Jeff Johnson, head of the Mississippi State University Delta Research and Extension Center, said the center primarily focuses on waters in Mississippi, Louisiana, Arkansas and Missouri. Plans for establishing the facility began in 2014 after several meetings with researchers, regional farmers and stakeholders to discuss water-related research in the Lower Mississippi River region.
A cooperative venture between the Mississippi Agricultural and Forestry Experiment Station and the U.S. Department of Agriculture Agricultural Research Service, the center will be located at the MAFES West Farm, a former Monsanto facility, on the Stoneville campus.
Johnson and Martin Locke, director of the ARS National Sedimentation Laboratory in Oxford, Mississippi, coauthored a paper detailing current research and future needs based on information gathered in the preplanning meetings. They asserted that easily available water at relatively low costs in the Mississippi River Valley Alluvial Aquifer has encouraged an overreliance on the underground source for irrigation. Their paper provided the basis for regional customers and stakeholders to request an appropriation from USDA-ARS, which was approved in the 2017 federal budget.
“In a time of great budget cuts, this shows how important water quality and availability is to the Mississippi Delta,” Johnson said. “Research at the Mississippi River Valley Alluvial Aquifer Water Research Center will gain synergy by having MAFES and ARS personnel working together in one place.”
Collaborations in the Lower Mississippi River Basin will include researchers from MAFES, several USDA-ARS research units, the University of Mississippi, the University of Arkansas, Arkansas State University, Louisiana State University and the University of Missouri.
Locke said scientists and stakeholders identified several issues and needs related to water management, including management practices, irrigation technologies, agronomic practices, simulation models, economic analysis, hydrology and climate.
“As we worked through these issues, we identified areas of expertise and types of scientists we needed, and then prioritized them,” he said.
The $4 million annual budget will be divided evenly between MAFES and ARS. In addition to purchasing equipment and redesigning the building, the budget includes funds for new personnel. MAFES will add three new positions: two agronomists, an agricultural engineer and a natural-resource economist. ARS will hire an agricultural engineer, a plant physiologist and a soil scientist.
“We want to develop integrated methods to conserve dwindling water resources, such as reducing water usage through management,” Locke said. “Secondly, we seek to improve on what we have through irrigation and crop-management systems that enhance soil health, water availability and quality, and crop productivity.”

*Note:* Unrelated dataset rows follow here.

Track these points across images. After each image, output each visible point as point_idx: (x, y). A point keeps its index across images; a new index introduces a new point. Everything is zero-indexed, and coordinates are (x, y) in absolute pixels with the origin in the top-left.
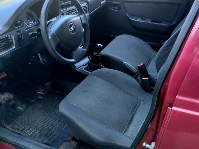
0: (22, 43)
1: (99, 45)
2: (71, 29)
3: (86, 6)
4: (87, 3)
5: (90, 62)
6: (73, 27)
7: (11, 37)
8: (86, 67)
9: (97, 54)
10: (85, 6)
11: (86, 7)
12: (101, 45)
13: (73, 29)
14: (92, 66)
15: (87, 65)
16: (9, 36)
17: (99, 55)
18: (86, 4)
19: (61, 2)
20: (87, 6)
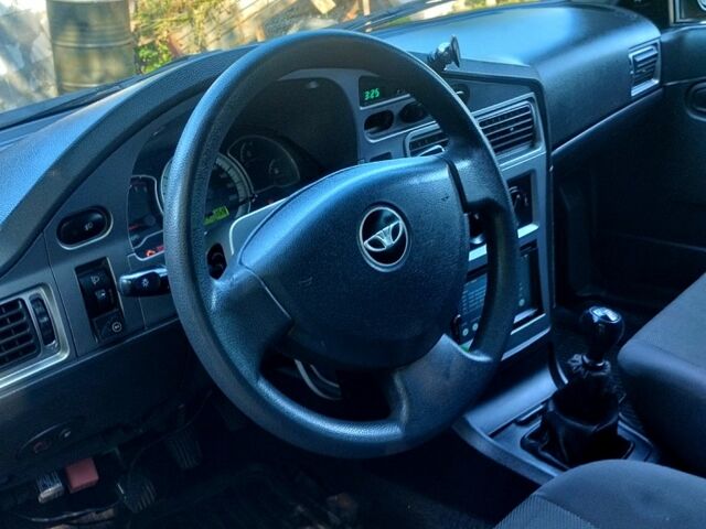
0: (116, 327)
1: (598, 313)
2: (376, 243)
3: (527, 109)
4: (531, 94)
5: (551, 408)
6: (395, 231)
7: (37, 301)
8: (533, 436)
9: (591, 367)
10: (521, 111)
11: (530, 116)
12: (613, 317)
13: (388, 242)
14: (561, 432)
15: (536, 425)
16: (26, 297)
17: (602, 368)
18: (530, 99)
19: (368, 96)
20: (534, 110)
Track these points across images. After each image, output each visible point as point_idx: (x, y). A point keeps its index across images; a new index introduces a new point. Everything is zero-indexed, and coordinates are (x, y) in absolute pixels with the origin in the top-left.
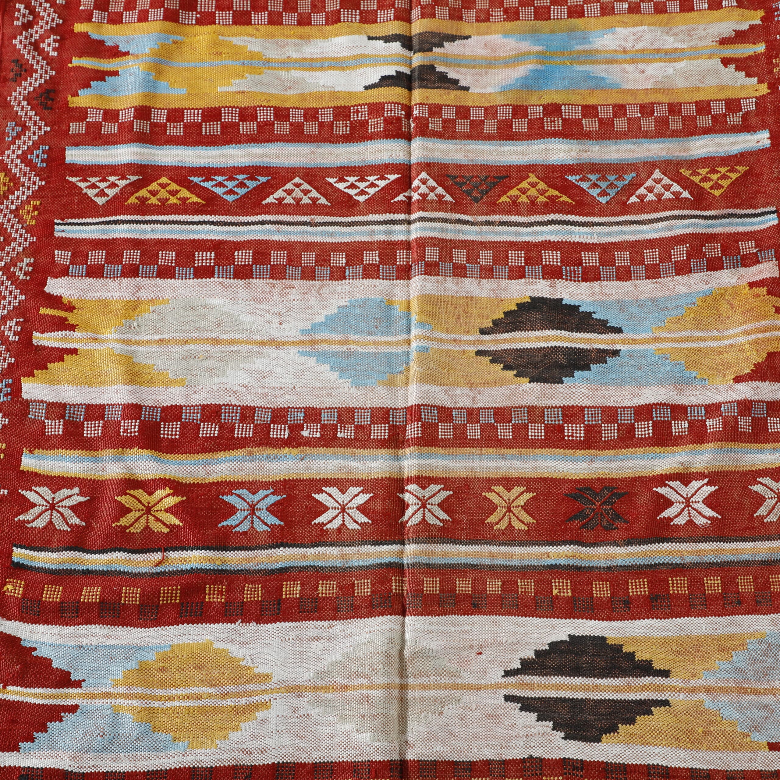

Locke said the center will assess the profitability and risks associated with agriculture and conservation systems in the region.
“We also want to assess surface and subsurface water, surface runoff and contaminant movement in conservation crop-production systems at plot and field levels,” he said.
Johnson said support from former Sen. Thad Cochran, the Delta Council and the Mississippi Farm Bureau Federation was essential in pushing this project forward.
“Customers and stakeholders requested a coordinated effort for new technologies to address water balances, increase state and federal personnel to conduct research, and establish a water-resource research center to lead the effort,” he said. “The proposed multistate, multi-institution and multidisciplinary consortium should improve collaboration among scientists, better coordinate research and resource priorities, and enhance technology transfer from the research institutions to the public.”